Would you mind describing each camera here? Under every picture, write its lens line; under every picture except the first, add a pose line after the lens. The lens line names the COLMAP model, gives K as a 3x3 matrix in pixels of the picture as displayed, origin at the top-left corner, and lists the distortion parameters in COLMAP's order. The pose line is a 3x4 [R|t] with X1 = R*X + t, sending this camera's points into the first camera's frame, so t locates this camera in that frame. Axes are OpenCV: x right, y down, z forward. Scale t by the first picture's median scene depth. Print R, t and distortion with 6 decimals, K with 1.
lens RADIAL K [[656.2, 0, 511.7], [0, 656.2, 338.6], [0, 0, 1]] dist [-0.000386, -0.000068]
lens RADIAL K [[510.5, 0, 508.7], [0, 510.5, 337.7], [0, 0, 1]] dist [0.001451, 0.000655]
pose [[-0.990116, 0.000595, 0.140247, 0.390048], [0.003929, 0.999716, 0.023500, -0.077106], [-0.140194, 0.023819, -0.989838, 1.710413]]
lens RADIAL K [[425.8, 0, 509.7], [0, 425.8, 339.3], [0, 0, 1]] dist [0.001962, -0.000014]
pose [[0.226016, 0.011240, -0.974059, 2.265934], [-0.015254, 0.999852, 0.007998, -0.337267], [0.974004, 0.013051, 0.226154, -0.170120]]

◇ ◇ ◇ ◇ ◇

WHAT IS REQUIRED: Retype the records exactly.

PROBLEM SOLUTION:
Would you mind describing each camera here? Under every picture, write its lens line; under every picture except the first, add a pose line after the lens. The lens line names the COLMAP model, gives K as a 3x3 matrix in pixels of the picture as displayed, origin at the top-left corner, and lists the distortion parameters in COLMAP's order. The pose line is a 3x4 [R|t] with X1 = R*X + t, sending this camera's points into the first camera's frame, so t locates this camera in that frame. Axes are OpenCV: x right, y down, z forward. Scale t by the first picture's median scene depth. Print R, t and distortion with 6 decimals, K with 1.
lens RADIAL K [[656.2, 0, 511.7], [0, 656.2, 338.6], [0, 0, 1]] dist [-0.000386, -0.000068]
lens RADIAL K [[510.5, 0, 508.7], [0, 510.5, 337.7], [0, 0, 1]] dist [0.001451, 0.000655]
pose [[-0.990116, 0.000595, 0.140247, 0.390048], [0.003929, 0.999716, 0.023500, -0.077106], [-0.140194, 0.023819, -0.989838, 1.710413]]
lens RADIAL K [[425.8, 0, 509.7], [0, 425.8, 339.3], [0, 0, 1]] dist [0.001962, -0.000014]
pose [[0.226016, 0.011240, -0.974059, 2.265934], [-0.015254, 0.999852, 0.007998, -0.337267], [0.974004, 0.013051, 0.226154, -0.170120]]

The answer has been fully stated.